(Collected data)
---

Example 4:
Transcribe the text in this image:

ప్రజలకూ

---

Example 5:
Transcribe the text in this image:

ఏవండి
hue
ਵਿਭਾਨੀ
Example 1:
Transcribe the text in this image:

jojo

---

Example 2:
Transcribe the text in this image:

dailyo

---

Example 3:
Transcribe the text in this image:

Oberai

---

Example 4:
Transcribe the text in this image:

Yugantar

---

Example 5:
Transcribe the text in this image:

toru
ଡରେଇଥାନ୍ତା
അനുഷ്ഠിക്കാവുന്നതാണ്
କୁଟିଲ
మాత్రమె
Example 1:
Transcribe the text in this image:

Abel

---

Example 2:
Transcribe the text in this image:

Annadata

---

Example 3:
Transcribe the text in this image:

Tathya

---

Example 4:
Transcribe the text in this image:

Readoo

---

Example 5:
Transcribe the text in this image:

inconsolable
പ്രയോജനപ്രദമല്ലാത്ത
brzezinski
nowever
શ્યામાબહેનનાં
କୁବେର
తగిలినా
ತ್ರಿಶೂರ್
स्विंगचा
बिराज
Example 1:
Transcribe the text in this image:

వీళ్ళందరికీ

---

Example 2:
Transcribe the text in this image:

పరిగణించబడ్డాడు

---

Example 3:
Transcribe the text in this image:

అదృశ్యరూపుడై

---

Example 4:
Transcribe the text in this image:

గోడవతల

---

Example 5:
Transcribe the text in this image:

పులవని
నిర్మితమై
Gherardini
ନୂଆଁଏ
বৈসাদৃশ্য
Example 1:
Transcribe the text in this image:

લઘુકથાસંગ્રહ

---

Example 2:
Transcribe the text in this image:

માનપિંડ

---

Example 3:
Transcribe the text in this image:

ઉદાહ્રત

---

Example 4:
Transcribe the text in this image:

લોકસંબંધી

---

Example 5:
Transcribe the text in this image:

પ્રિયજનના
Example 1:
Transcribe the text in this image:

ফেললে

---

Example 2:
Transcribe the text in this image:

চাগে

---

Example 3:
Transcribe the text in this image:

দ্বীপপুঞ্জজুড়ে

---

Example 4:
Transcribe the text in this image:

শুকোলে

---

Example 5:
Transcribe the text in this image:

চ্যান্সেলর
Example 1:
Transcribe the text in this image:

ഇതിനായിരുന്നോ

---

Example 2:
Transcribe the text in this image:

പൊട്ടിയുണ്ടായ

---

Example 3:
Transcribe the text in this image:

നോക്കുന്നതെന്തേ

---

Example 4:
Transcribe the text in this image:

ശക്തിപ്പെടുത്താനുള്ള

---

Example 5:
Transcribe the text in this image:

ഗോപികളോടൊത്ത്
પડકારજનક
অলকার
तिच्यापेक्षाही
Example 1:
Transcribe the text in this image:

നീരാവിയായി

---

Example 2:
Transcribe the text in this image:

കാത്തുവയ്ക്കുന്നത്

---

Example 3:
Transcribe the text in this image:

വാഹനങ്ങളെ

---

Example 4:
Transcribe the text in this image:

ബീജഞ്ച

**EXERCISE DIRECTIONS**: Exactly as they appear above, return all of the records.

**RESPONSE BELOW**:
---

Example 4:
Transcribe the text in this image:

ప్రజలకూ

---

Example 5:
Transcribe the text in this image:

ఏవండి
hue
ਵਿਭਾਨੀ
Example 1:
Transcribe the text in this image:

jojo

---

Example 2:
Transcribe the text in this image:

dailyo

---

Example 3:
Transcribe the text in this image:

Oberai

---

Example 4:
Transcribe the text in this image:

Yugantar

---

Example 5:
Transcribe the text in this image:

toru
ଡରେଇଥାନ୍ତା
അനുഷ്ഠിക്കാവുന്നതാണ്
କୁଟିଲ
మాత్రమె
Example 1:
Transcribe the text in this image:

Abel

---

Example 2:
Transcribe the text in this image:

Annadata

---

Example 3:
Transcribe the text in this image:

Tathya

---

Example 4:
Transcribe the text in this image:

Readoo

---

Example 5:
Transcribe the text in this image:

inconsolable
പ്രയോജനപ്രദമല്ലാത്ത
brzezinski
nowever
શ્યામાબહેનનાં
କୁବେର
తగిలినా
ತ್ರಿಶೂರ್
स्विंगचा
बिराज
Example 1:
Transcribe the text in this image:

వీళ్ళందరికీ

---

Example 2:
Transcribe the text in this image:

పరిగణించబడ్డాడు

---

Example 3:
Transcribe the text in this image:

అదృశ్యరూపుడై

---

Example 4:
Transcribe the text in this image:

గోడవతల

---

Example 5:
Transcribe the text in this image:

పులవని
నిర్మితమై
Gherardini
ନୂଆଁଏ
বৈসাদৃশ্য
Example 1:
Transcribe the text in this image:

લઘુકથાસંગ્રહ

---

Example 2:
Transcribe the text in this image:

માનપિંડ

---

Example 3:
Transcribe the text in this image:

ઉદાહ્રત

---

Example 4:
Transcribe the text in this image:

લોકસંબંધી

---

Example 5:
Transcribe the text in this image:

પ્રિયજનના
Example 1:
Transcribe the text in this image:

ফেললে

---

Example 2:
Transcribe the text in this image:

চাগে

---

Example 3:
Transcribe the text in this image:

দ্বীপপুঞ্জজুড়ে

---

Example 4:
Transcribe the text in this image:

শুকোলে

---

Example 5:
Transcribe the text in this image:

চ্যান্সেলর
Example 1:
Transcribe the text in this image:

ഇതിനായിരുന്നോ

---

Example 2:
Transcribe the text in this image:

പൊട്ടിയുണ്ടായ

---

Example 3:
Transcribe the text in this image:

നോക്കുന്നതെന്തേ

---

Example 4:
Transcribe the text in this image:

ശക്തിപ്പെടുത്താനുള്ള

---

Example 5:
Transcribe the text in this image:

ഗോപികളോടൊത്ത്
પડકારજનક
অলকার
तिच्यापेक्षाही
Example 1:
Transcribe the text in this image:

നീരാവിയായി

---

Example 2:
Transcribe the text in this image:

കാത്തുവയ്ക്കുന്നത്

---

Example 3:
Transcribe the text in this image:

വാഹനങ്ങളെ

---

Example 4:
Transcribe the text in this image:

ബീജഞ്ച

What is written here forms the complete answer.